兩個月前有兩位朋友講關於證明 "Sum Of Reciprocals Of All Primes Are Divergent"(若設 pk 為第 k 個質數,"Sum Of Reciprocals Of All Primes"就是 1 / p1 + 1 / p2 + 1 / p3 + ...)。我向他們說我有這個定理的elementary proof。昨日終於找到了。

中學生可能不太明白我在講甚麼,所以先解一解題。有一些series,如 1 + 1/2 + 1/4 + 1/8 + ...,可以知道這個series的和是有限的,而且upper bound是2。而且也可以看到它與 2 是越來越接近的,亦即是數學上所講的趨向 2。這類與某個數越來越接近的series,我們叫它convergent series。

但另一些series,如 1 + 2 + 3 + ...,可以見到當項數越來越多時,它的值會越來越大,而且無upper bound,這類series我們叫它divergent series。

那麼, 1 + 1/2 + 1/3 + 1/4 + ... 是convergent series還是divergent series呢?答案是divergent的,證明的idea就是證明它是無upper bound的,有興趣者可以試一試寫出證明。順帶一提,這個series是有名堂的,叫harmonic series。
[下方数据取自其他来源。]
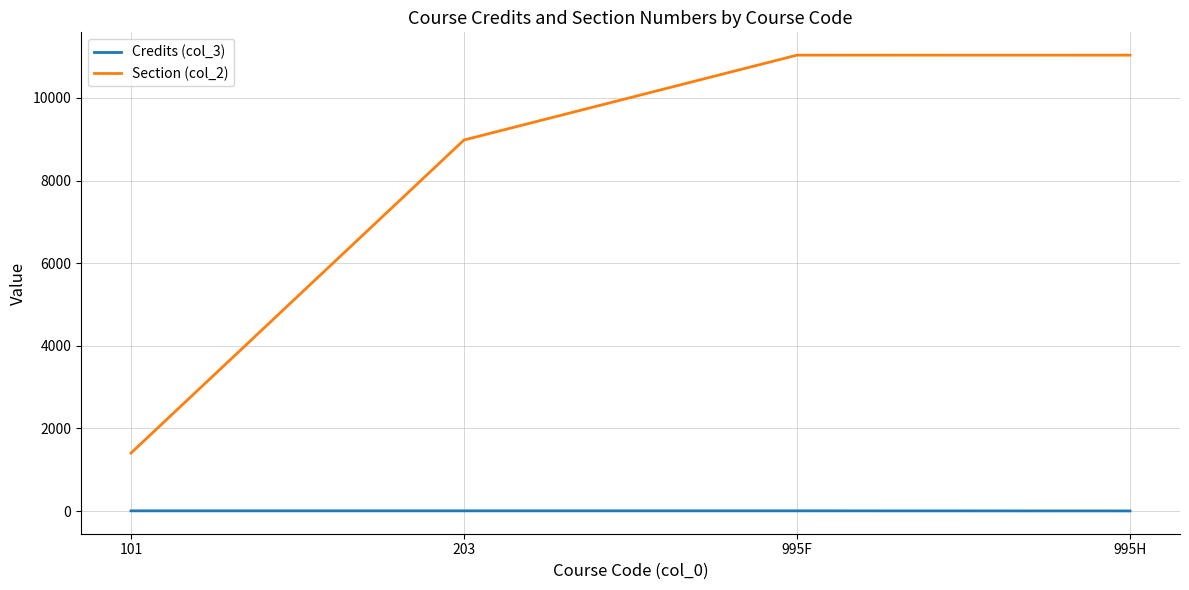

What is the difference between the Credits (col_3) values at 995H and 203?

2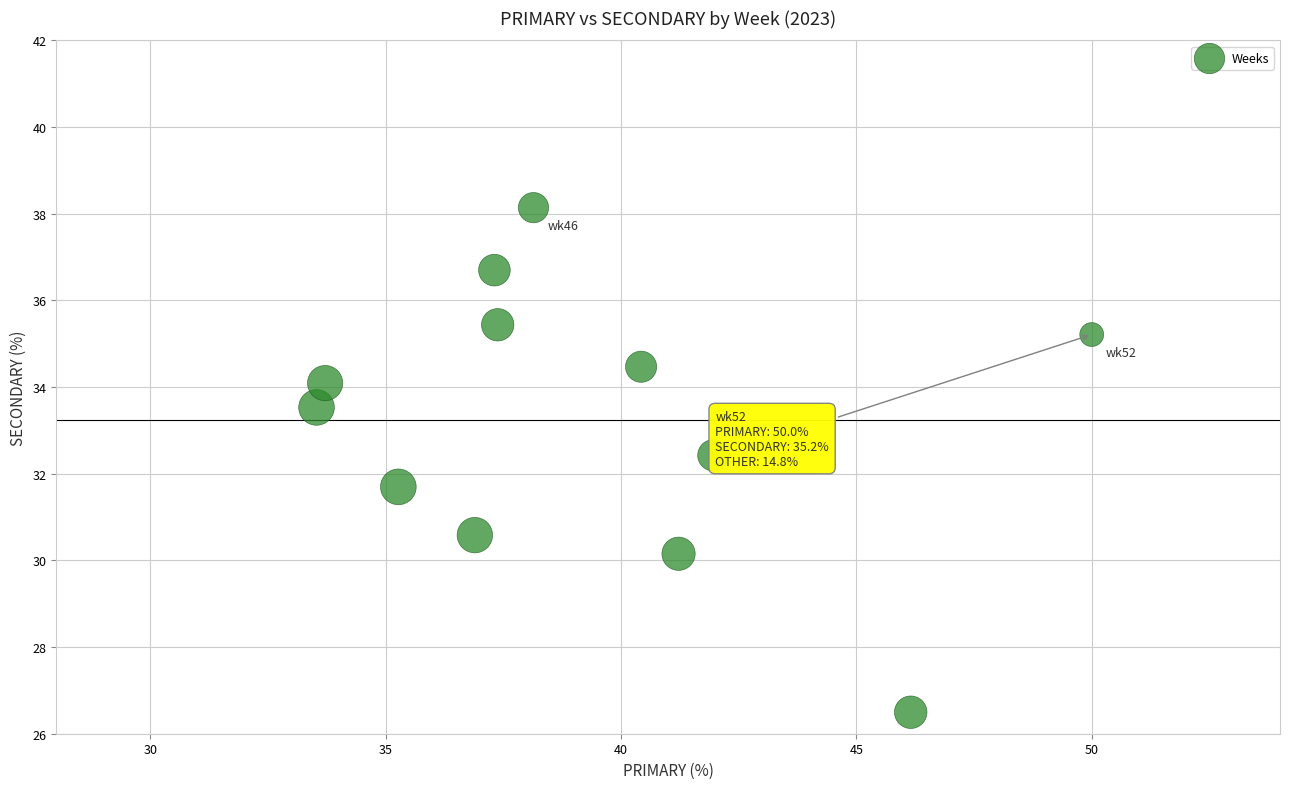

What is the range of X values (max minus min)?

16.5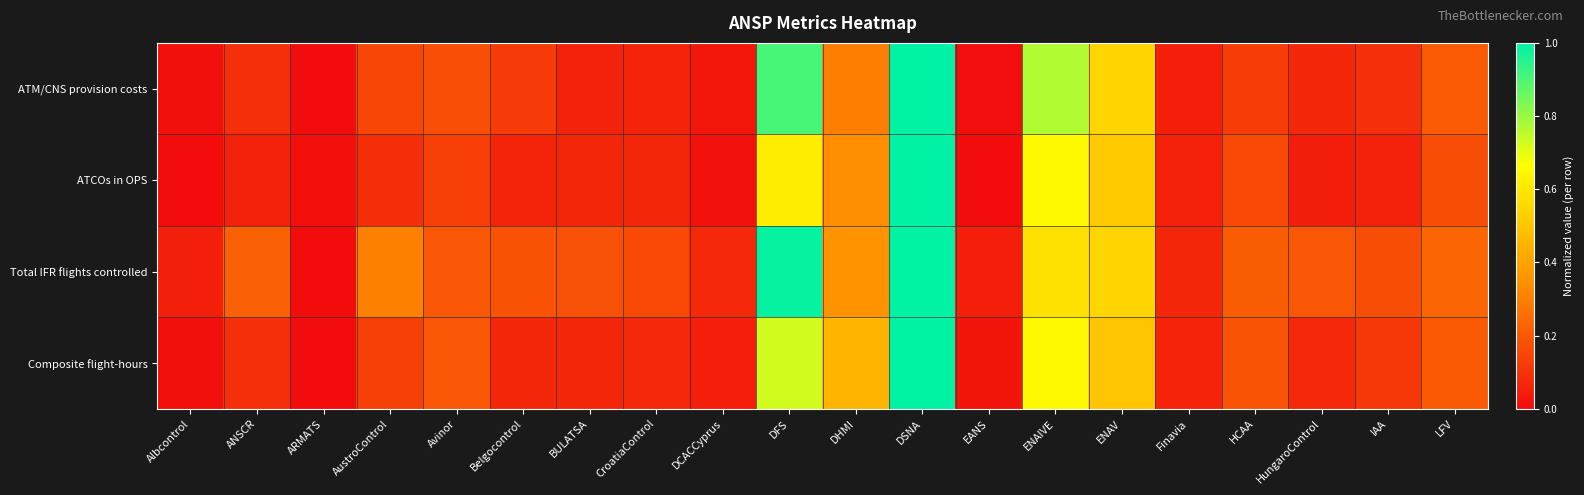

How many data points does each series have?

20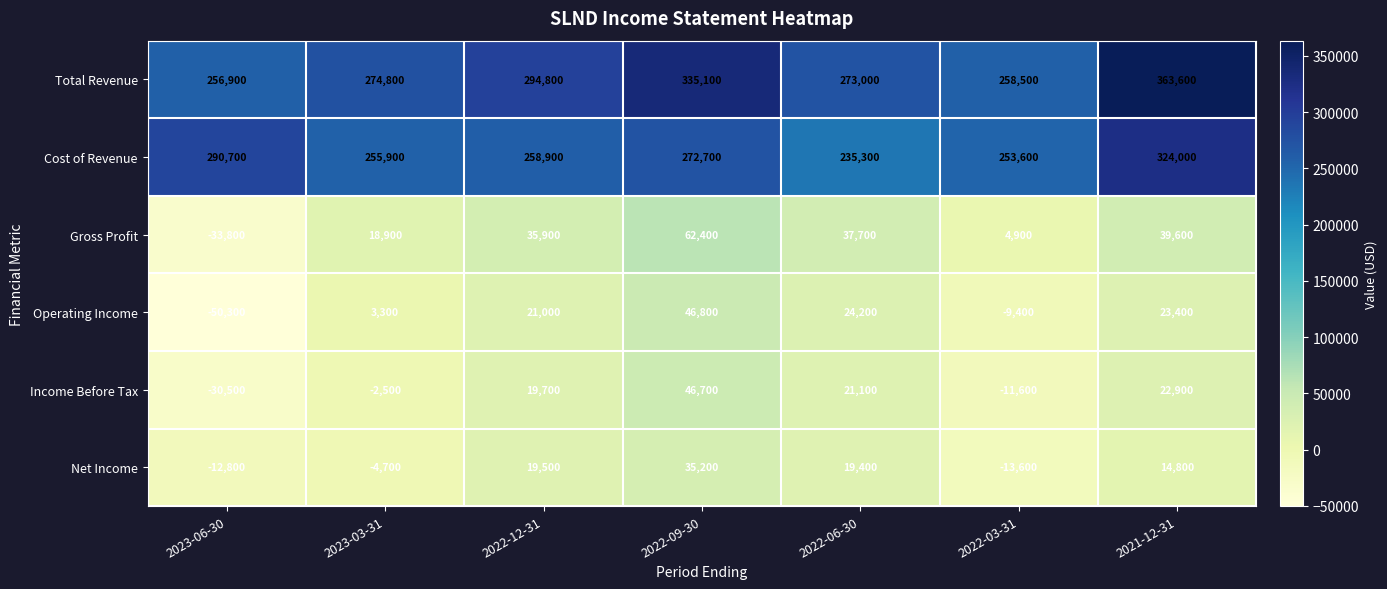

Where is Income Before Tax nearest to the value 8100?

2023-03-31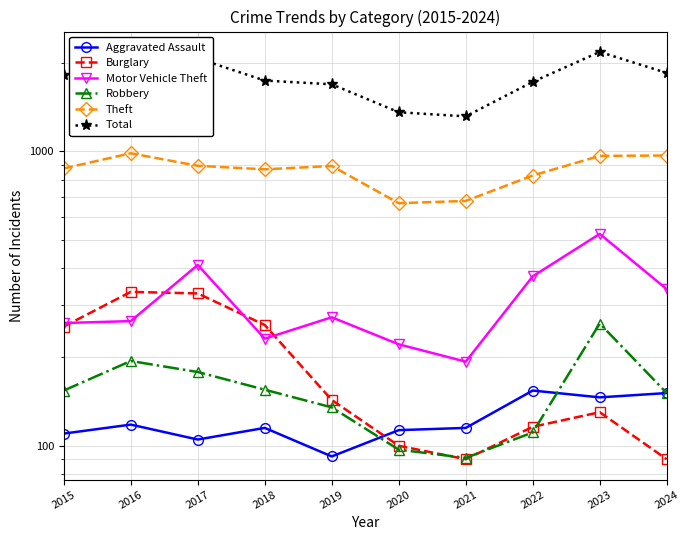

What is the difference between the second highest and second lowest values in the Theft series?

289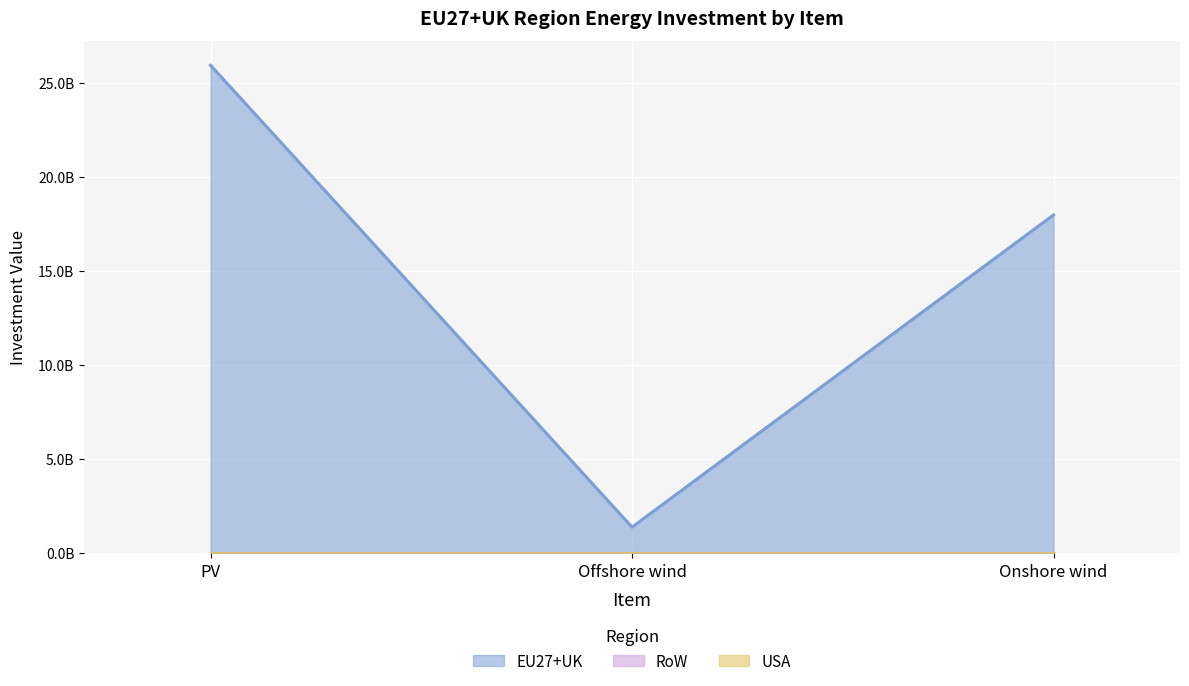

Is it true that RoW equals 0.0 at Onshore wind?

True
1 / p1 + 1 / p2 + 1 / p3 + ...也是divergent的。這並不明顯,因為質數比整數疏得多,也就是說 1 / p1 + 1 / p2 + 1 / p3 + ... 比 1 + 1/2 + 1/3 + 1/4 + ... 少了很多項。現在寫出證明於PDF檔內(英文)。
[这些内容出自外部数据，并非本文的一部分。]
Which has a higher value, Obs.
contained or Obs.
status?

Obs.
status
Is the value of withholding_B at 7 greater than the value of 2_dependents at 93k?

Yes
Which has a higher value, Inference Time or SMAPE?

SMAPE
順帶賣賣廣告,以上的PDF檔是用OpenOffice.org的Writer弄出來的。看起來還不錯吧? ^.^

6 則留言:

Kahoo 提到...

可否解釋一下 Σ(1/a_n) < Σ(1/p_k + 1/p_{k+1} + ...)^n 這一步?

Marco_Dick 提到...

因為a_n的質因數分解中的所有質數都在 {p_k,p_{k+1},...}內。

若a_n可以分解成r個質數之積,則在R.H.S. when n = r 時,可以從構造(1/p_k + 1/p_{k+1} + ...)^n 的 expansion中找到 1 / a_n。故L.H.S.內的每一個term都會在R.H.S.出現。

koopa koo 提到...

Standard reference for your proof is in Apostal's Introduction to Analytic Number Theory, chapter 1. Another proof, which is longer but less tricky uses Riemann Zeta function, and it's Euler product representation.

Marco_Dick 提到...

Hi Koopa. I read this proof from a piece of A4 paper I printed long time ago. Thanks for pointing out the standard reference.

May you also point out any reference for the proof using Euler Product Representation?

koopa koo 提到...

If I remember correctly, it's in a book called: From Fermat to Minkowski. Lectures on the Theory of Numbers and Its Historical Development by Opolka. You can also find it as an exercise from my notes on ENT.

Singmay 提到...

You can find some more proofs here

http://en.wikipedia.org/wiki/Proof_that_the_sum_of_the_reciprocals_of_the_primes_diverges

I think the proof that Koopa had mentioned is probably the first one.